In December, people close to the Bush administration were saying that the White House would likely call for a reduction in the dividend tax, not an elimination. News of the elimination came as a surprise to most people, and sent Monday's markets soaring.

Why did the administration change its mind -- why did it go so much further out? Because, says Norquist, "it is easier to sell an elimination than a reduction. The first is principle. The second is tinkering."

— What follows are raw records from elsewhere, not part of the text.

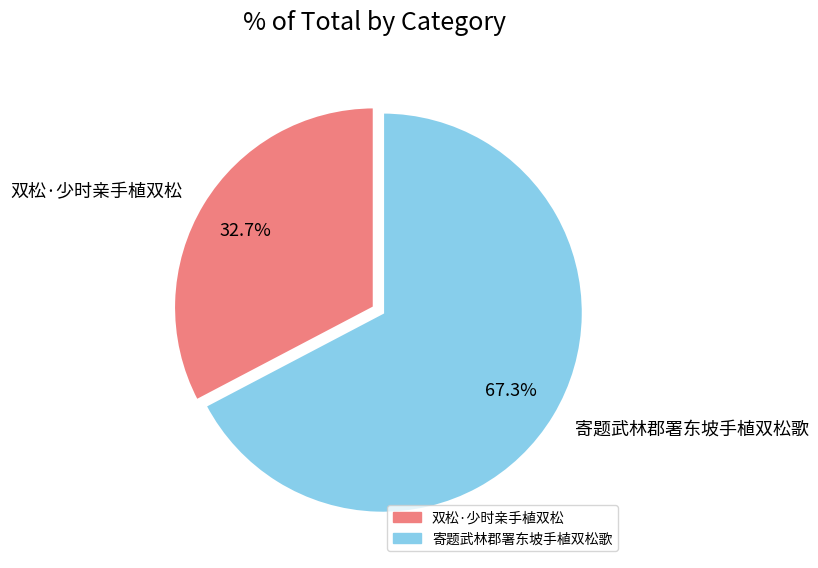

To the nearest percent, what is the average slice percentage?

50%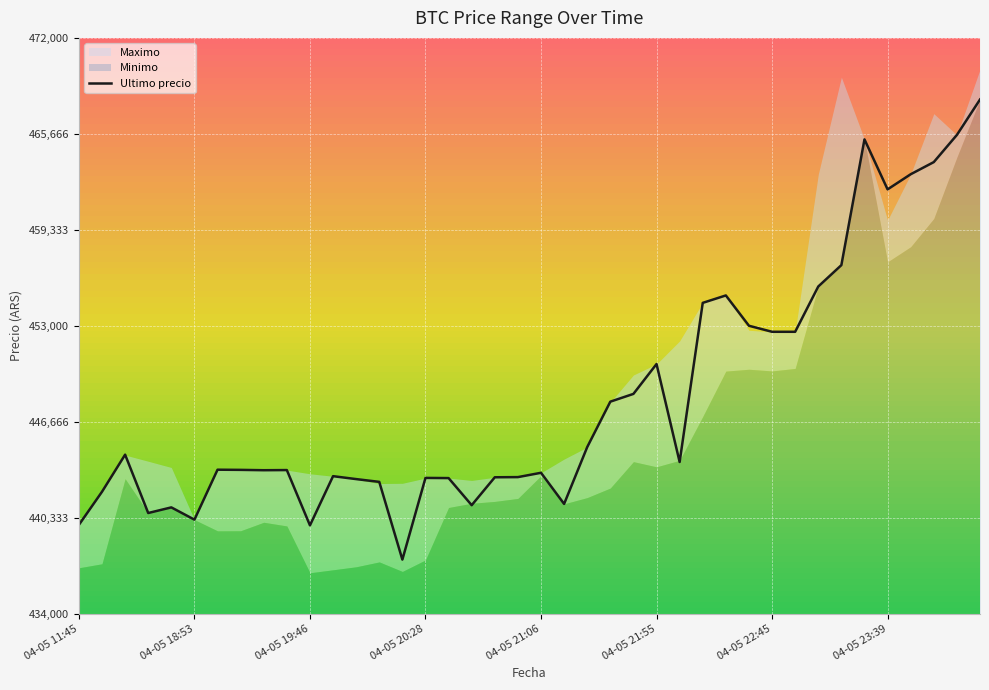

What is the highest value of the Ultimo precio series?

467932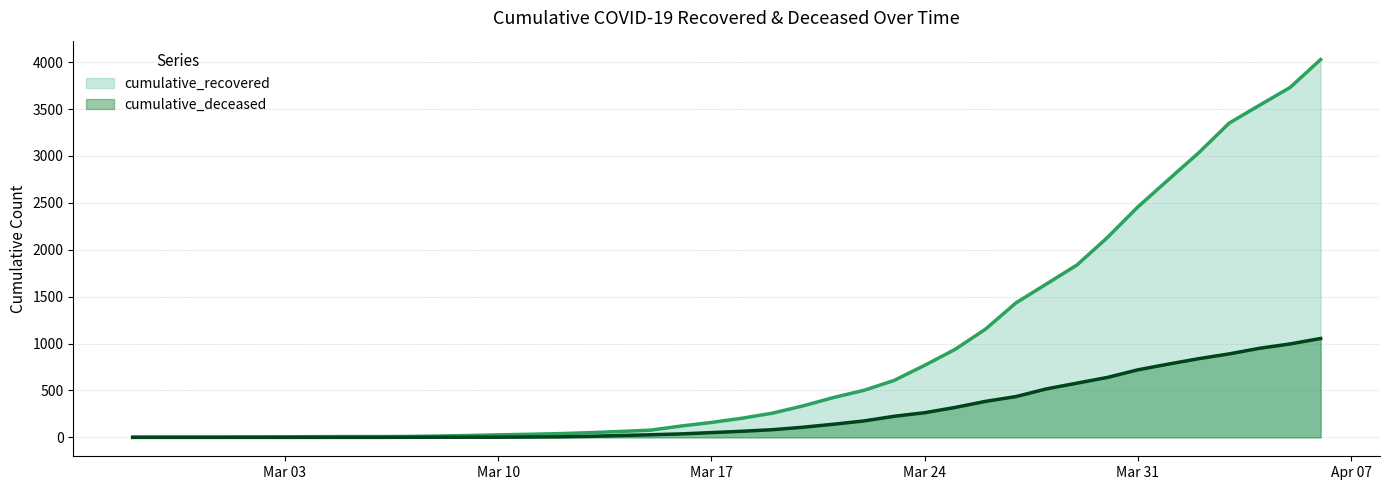

What are all the series names shown in the legend?

cumulative_recovered, cumulative_deceased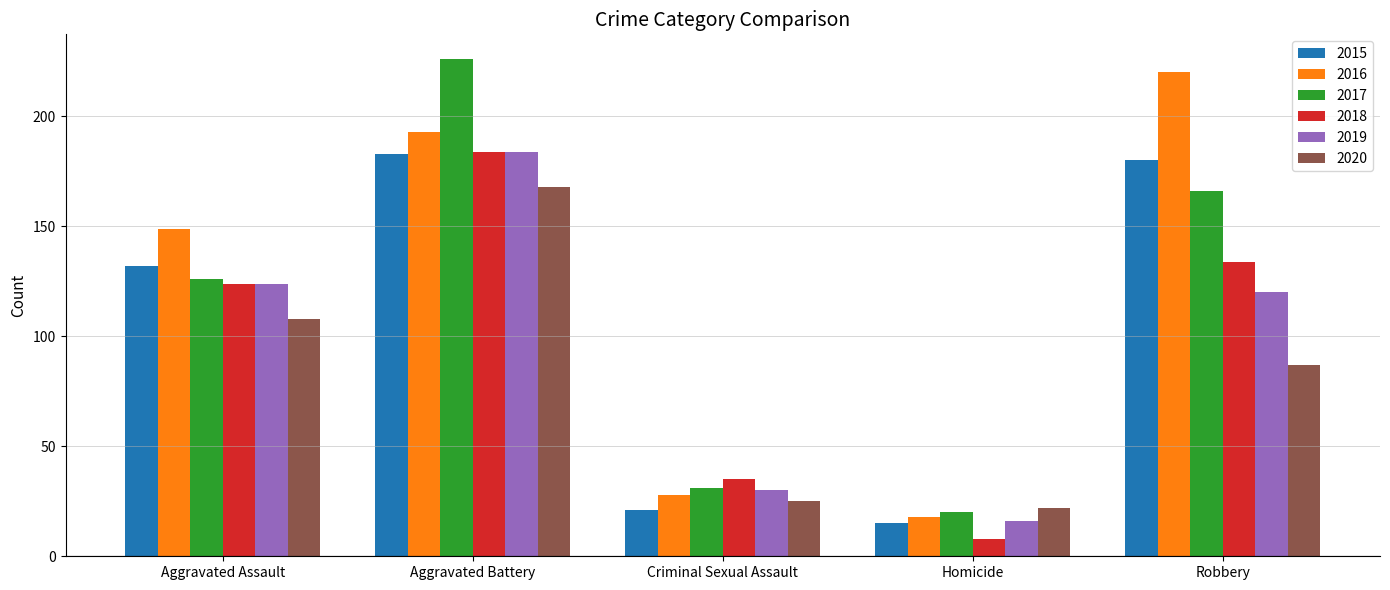

What is the label of the 3rd bar from the right?

Criminal Sexual Assault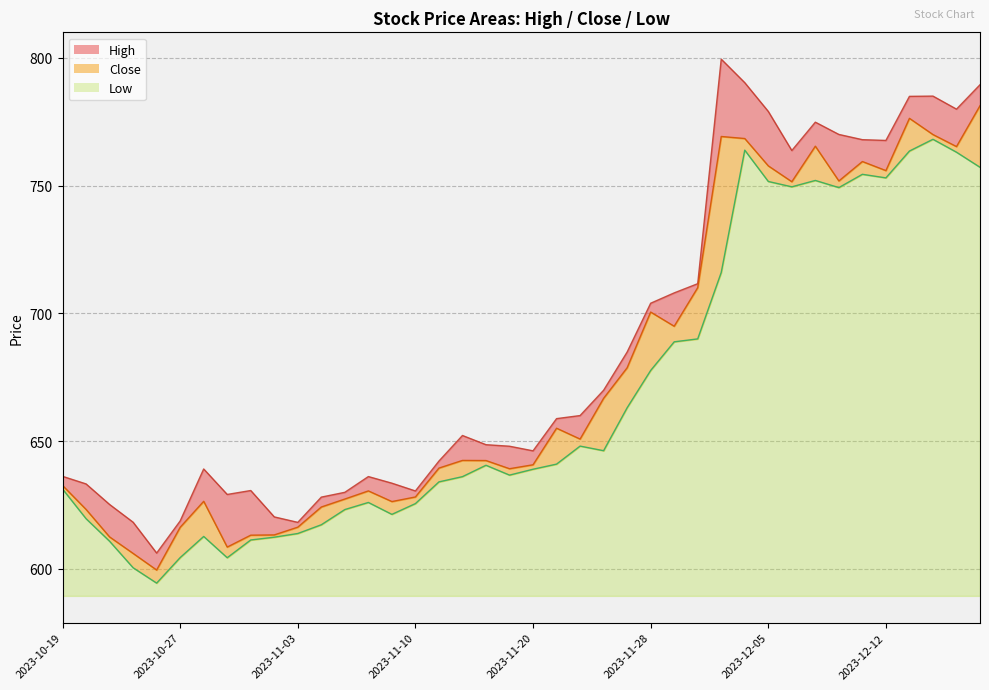

At which label does Close reach its peak?

2023-12-18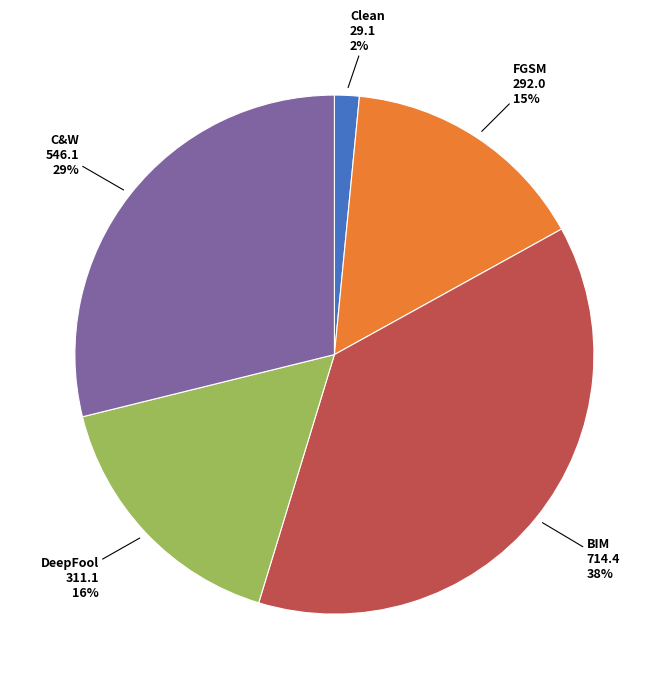

To the nearest percent, what portion does BIM represent?

38%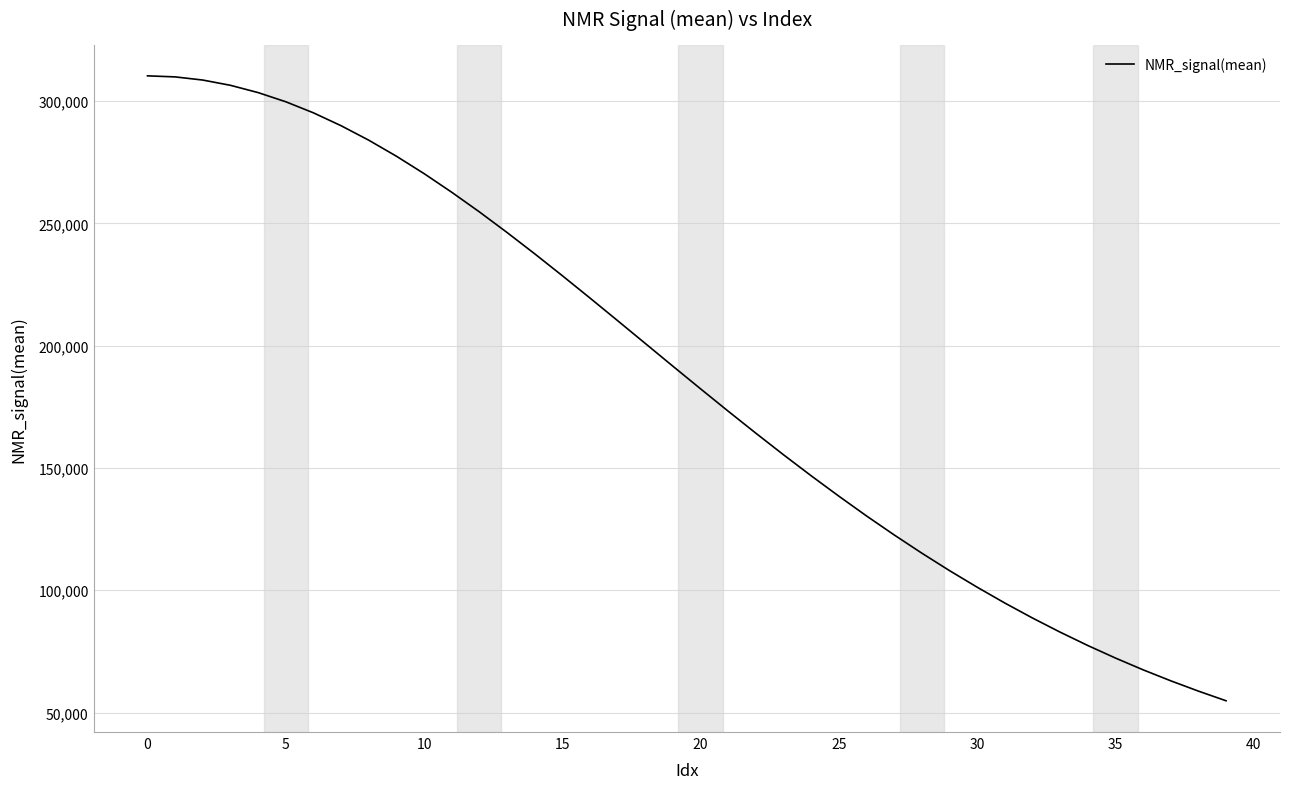

What is the greatest value displayed?

310305.5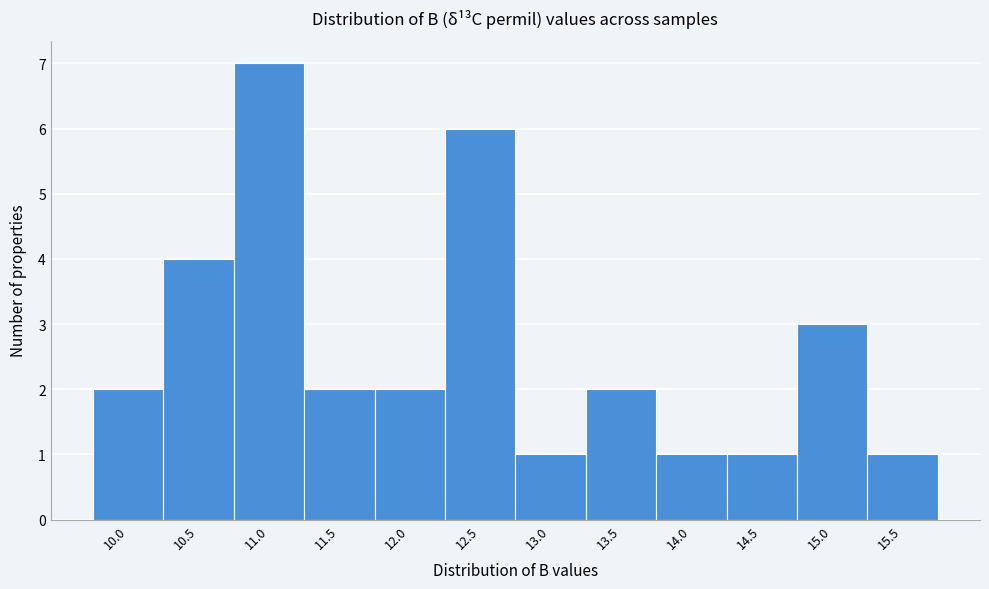

Reading left to right, list all the values displayed in this chart.

10.0=2	10.5=4	11.0=7	11.5=2	12.0=2	12.5=6	13.0=1	13.5=2	14.0=1	14.5=1	15.0=3	15.5=1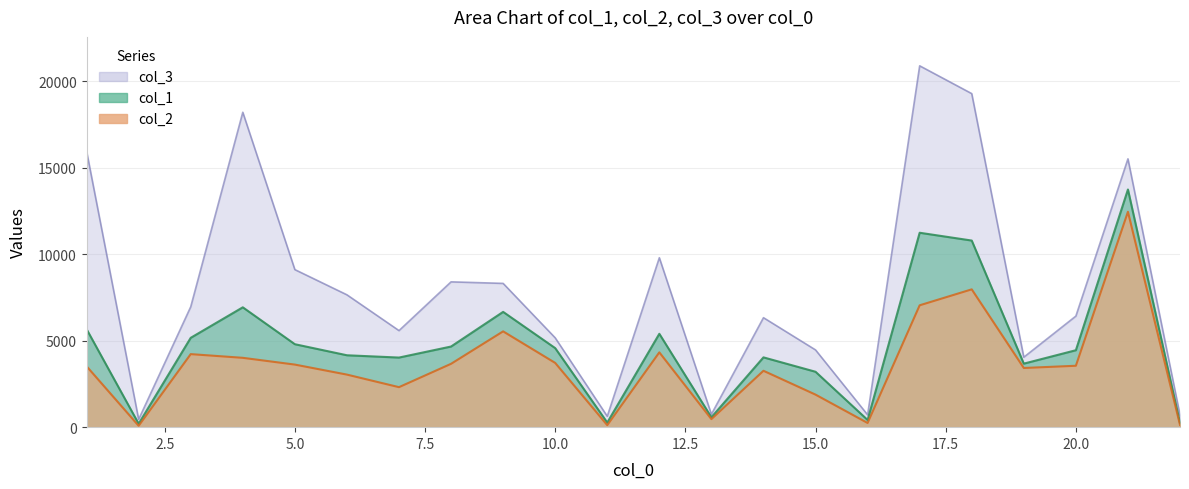

What is the total value across all series at 8?

16730.5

Heritage's Mitchell says much the same thing. "This you could only characterize as a political masterstroke. If you say you want a reduction, what does that sound like? A special preference for the president's rich friends. You can already hear the sound bites. On the other hand, if you say we're going to get rid of double taxation, you have an economic case but you also have a moral case. 'We're going to do this because we think it's the right thing to do.'

"Here's what was going on with people in the White House," Mitchell says, "because I've had some conversations with them. Five years ago when we talked about the elimination of the death tax everyone thought we were crazy. You're never going to sell it. It's never going to be a popular idea. But it was one of the most popular parts of the Bush tax cut. Why? Because Republicans were very successful in making it a moral argument. Should you be taxed for a second time? It completely cut the legs out from under class warriors."


By Farhad Manjoo

Farhad Manjoo is a Salon staff writer and the author of True Enough: Learning to Live in a Post-Fact Society.